L’altro primato: si sveglia anche Adriano

6,5 JULIO CESAR. Lo salva un palo al resto pensa lui senza lasciar speranze ai tiratori avversari.
6,5 MAICON. Gran correre, qualche sofferenza iniziale, poi diventa l’incursore che ti aiuta a far la differenza. Anche in occasione del raddoppio.
9 MATERAZZI. Segna un gol da grande centravanti, resterà nell’album delle figurine. Difensivamente un corazziere, in attacco mette in soggezione Zoro e meriterebbe un rigore. Ora riesce perfino ad aver ragione quando litiga.
SAMUEL sv. Rassicuranti i primi interventi. Poi sta male.
dal 14’ pt BURDISSO 6. Ogni tanto ansima, ma poi diventa un ercolino sempre in piedi.
5,5 MAXWELL. Promettente cavallino all’inizio. A lungo andare perde lucidità. Con un colpo di tacco in area fa un assist a Zoro: da mettere in castigo.
6,5 VIEIRA. Si propone dove serve, lucido nel duettare con Ibrahimovic. Propone gioco, meno decisivo in fase difensiva.
dal 26’ st STANKOVIC 6,5. Entra, calcia e prende un palo. Subito nel match. Gran personalità.
6 CAMBIASSO. Si mette in mezzo al campo e governa il timone. Non c’è tempesta che lo preoccupi. Poi si diverte quando la squadra trova il vento in poppa.
6 ZANETTI. Gli piace correre e talvolta esagera. Consistente.
6,5 FIGO. Più mestierante che campione. Con qualche lampo.

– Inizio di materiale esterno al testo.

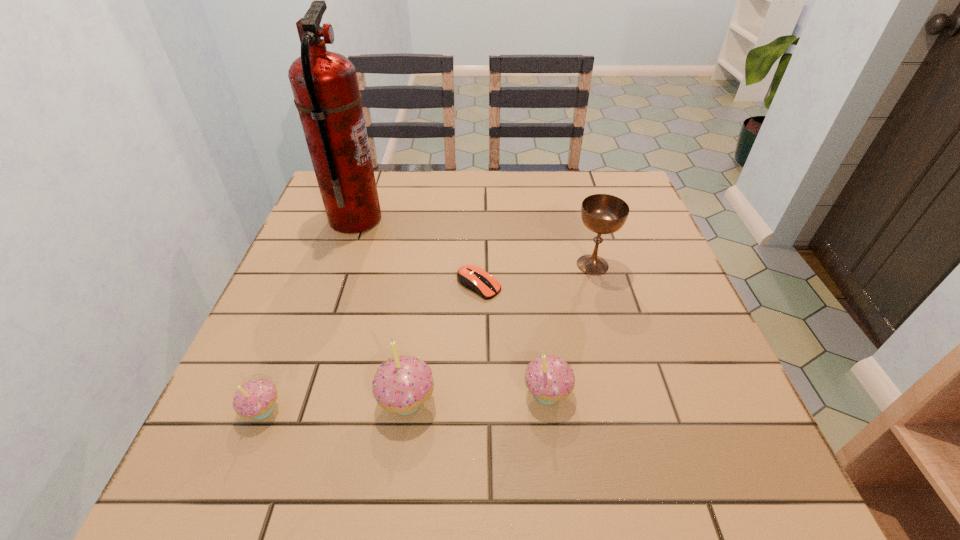
You are a GUI agent. You are given a task and a screenshot of the screen. Output one action in this format:
    pyautogui.click(x=<x>, y=<y>)
    Task: Click on the free space that satisfies the following two spatial constraints: 1. on the back side of the third object from left to right; 2. on the side of the fire extinguisher with the handle and hose
    The image size is (960, 540).
    Given the screenshot: What is the action you would take?
    pyautogui.click(x=432, y=220)

Identify the location of vacant region that satisfies the following two spatial constraints: 1. on the side of the shortest object with the handle and hose; 2. on the right side of the farthest object. (332, 285).

Identify the location of vacant space that satisfies the following two spatial constraints: 1. on the back side of the rightmost object; 2. on the right side of the fourth object from left to right. This screenshot has height=540, width=960. (479, 265).

Where is `vacant region that satisfies the following two spatial constraints: 1. on the back side of the leftmost cupcake; 2. on the left side of the second object from right to left`? The height and width of the screenshot is (540, 960). vacant region that satisfies the following two spatial constraints: 1. on the back side of the leftmost cupcake; 2. on the left side of the second object from right to left is located at coordinates (269, 393).

I want to click on vacant position in the image that satisfies the following two spatial constraints: 1. on the back side of the shortest cupcake; 2. on the left side of the rightmost cupcake, so click(269, 393).

At what (x,y) coordinates should I click in order to perform the action: click on blank area in the image that satisfies the following two spatial constraints: 1. on the side of the shortest object with the handle and hose; 2. on the left side of the tallest object. Please return your answer as a coordinate pair (x, y). This screenshot has width=960, height=540. Looking at the image, I should click on (332, 285).

Where is `vacant point that satisfies the following two spatial constraints: 1. on the side of the tallest object with the handle and hose; 2. on the front side of the shortest cupcake`? This screenshot has width=960, height=540. vacant point that satisfies the following two spatial constraints: 1. on the side of the tallest object with the handle and hose; 2. on the front side of the shortest cupcake is located at coordinates (289, 410).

6 RECOBA. Con le punizioni prova a dire: ci sono. Deludente nel resto tranne nel movimento sul secondo gol.
dal 18’ st ADRIANO 6,5. Guizzante e con riflessi pronti.
7,5 IBRAHIMOVIC. La mira c’è, decisivo in entrambi i gol, non si nega le giocate preferite ed anche qualche rischio. Prende una botta, ma dimostra d’essere un duro.
ALL. MANCINI 7. La squadra ormai gioca con sicurezza anche quando parte male. E lui lima i problemi.